A rootin’-tootin’ good time

A few years ago I went to a rodeo in a country town in New South Wales. I like rodeos, the carnival atmosphere, the celebration of our pioneering heritage, the opportunities for singles from far-flung rural outposts to meet and match up. My grandfather was a professional horse-breaker, a drover and a rodeo champion.

It was a beautiful sunny day. I lounged on a grassy bank, drinking beer and enjoying  the spectacle in the arena, the fearlessness and skill of the contestants and also the passing parade, young men and women dressed flamboyantly in studded, spangled, embroidered jeans and shirts, beautifully tooled boots and hats to die for, swaggering and posing, flirting, generally having an outrageously good time.
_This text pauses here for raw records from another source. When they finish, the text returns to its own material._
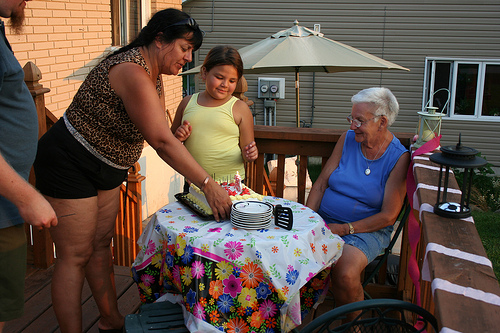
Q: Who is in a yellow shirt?
A: Young girl.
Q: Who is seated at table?
A: Old woman.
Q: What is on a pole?
A: Umbrella.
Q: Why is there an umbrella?
A: Shade.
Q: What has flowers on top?
A: Table cloth.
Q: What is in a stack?
A: Plates.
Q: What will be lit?
A: Candles on cake.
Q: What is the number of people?
A: 4.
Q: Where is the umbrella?
A: At the bottom of the steps.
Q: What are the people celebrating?
A: A birthday.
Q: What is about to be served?
A: Cake.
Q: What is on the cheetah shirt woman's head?
A: Sunglasses.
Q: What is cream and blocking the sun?
A: Umbrella.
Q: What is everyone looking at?
A: Cake.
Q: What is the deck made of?
A: Wood.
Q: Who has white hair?
A: The elderly woman.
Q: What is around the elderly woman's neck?
A: Necklace.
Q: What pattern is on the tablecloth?
A: Floral.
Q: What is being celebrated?
A: Birthday.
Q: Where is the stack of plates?
A: On the table.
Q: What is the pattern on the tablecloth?
A: Flowers.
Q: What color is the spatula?
A: Black.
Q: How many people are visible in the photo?
A: Four.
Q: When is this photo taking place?
A: Daytime.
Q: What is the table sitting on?
A: Wooden deck.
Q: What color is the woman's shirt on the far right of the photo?
A: Blue.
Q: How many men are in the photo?
A: One.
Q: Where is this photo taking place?
A: On a deck.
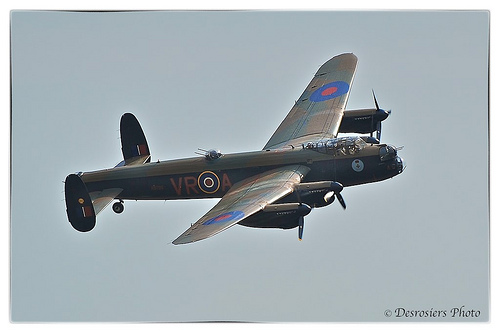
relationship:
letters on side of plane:
[169, 168, 232, 199] [60, 46, 406, 247]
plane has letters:
[60, 46, 406, 247] [169, 168, 232, 199]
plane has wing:
[60, 46, 406, 247] [264, 51, 361, 148]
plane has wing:
[60, 46, 406, 247] [167, 171, 309, 249]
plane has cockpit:
[60, 46, 406, 247] [305, 134, 372, 159]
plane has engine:
[60, 46, 406, 247] [238, 201, 313, 233]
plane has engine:
[60, 46, 406, 247] [280, 179, 347, 210]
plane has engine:
[60, 46, 406, 247] [341, 105, 391, 136]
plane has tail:
[60, 46, 406, 247] [63, 109, 156, 235]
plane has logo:
[60, 46, 406, 247] [196, 169, 221, 195]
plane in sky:
[60, 46, 406, 247] [14, 15, 492, 322]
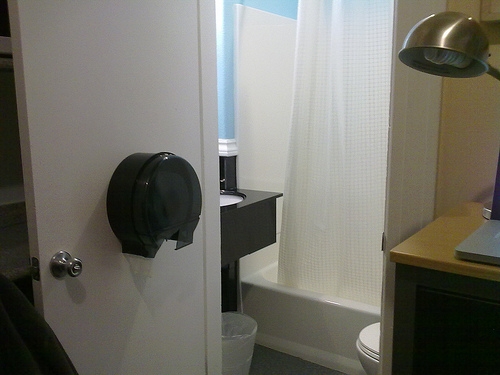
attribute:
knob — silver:
[49, 250, 85, 280]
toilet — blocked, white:
[354, 320, 379, 374]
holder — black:
[100, 151, 203, 258]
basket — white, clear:
[220, 312, 257, 374]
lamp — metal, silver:
[397, 12, 500, 85]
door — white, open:
[6, 1, 221, 374]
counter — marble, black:
[221, 188, 283, 267]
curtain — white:
[277, 2, 394, 308]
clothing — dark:
[1, 274, 77, 370]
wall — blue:
[215, 1, 235, 141]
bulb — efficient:
[423, 46, 473, 71]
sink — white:
[220, 193, 243, 207]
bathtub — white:
[239, 263, 381, 375]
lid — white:
[360, 321, 380, 353]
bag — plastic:
[221, 310, 257, 362]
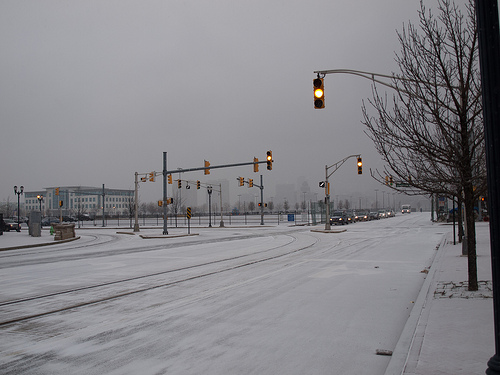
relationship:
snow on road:
[296, 276, 408, 336] [0, 215, 500, 375]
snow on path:
[0, 215, 497, 375] [388, 224, 499, 372]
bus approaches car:
[401, 201, 413, 214] [328, 210, 348, 226]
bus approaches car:
[401, 201, 413, 214] [344, 212, 356, 224]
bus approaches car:
[401, 201, 413, 214] [355, 208, 369, 221]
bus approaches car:
[401, 201, 413, 214] [370, 212, 380, 220]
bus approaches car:
[401, 201, 413, 214] [378, 208, 390, 219]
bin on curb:
[50, 222, 82, 242] [2, 226, 79, 248]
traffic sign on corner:
[183, 207, 193, 233] [136, 229, 196, 239]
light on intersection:
[313, 78, 326, 109] [4, 220, 494, 270]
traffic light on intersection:
[354, 156, 362, 174] [4, 220, 494, 270]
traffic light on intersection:
[266, 150, 272, 169] [4, 220, 494, 270]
After a while I felt the need to empty my bladder and headed for the toilet block. The organisers, in their wisdom, had declared the toilets unisex, so that there was a line of people, male and female, waiting for the next available cubicle. Immediately in front of me was a young cowboy, in his going-to-town finery, and in front of him a pretty cowgirl similarly attired. They were engaged in some mildly inebriated cuddling and whispering.

When the cowgirl’s turn came, she strode up to the toilet, disappeared for a few moments, then re-emerged and called out “Do you want a root or not?”

The startled young man in front of me piped up “Yeah!”

“Well come on then!” she cried challengingly, whereupon the object of her desire sprang forward and joined her in the cubicle.

From the ranks of those waiting, amid the general hilarity, came a masculine chorus of “What about me?” “Can I have one too?”  and “I’m next, OK?” A few female voices added “Can you wait while I have a pee?” and “Good on you honey! Go for it!”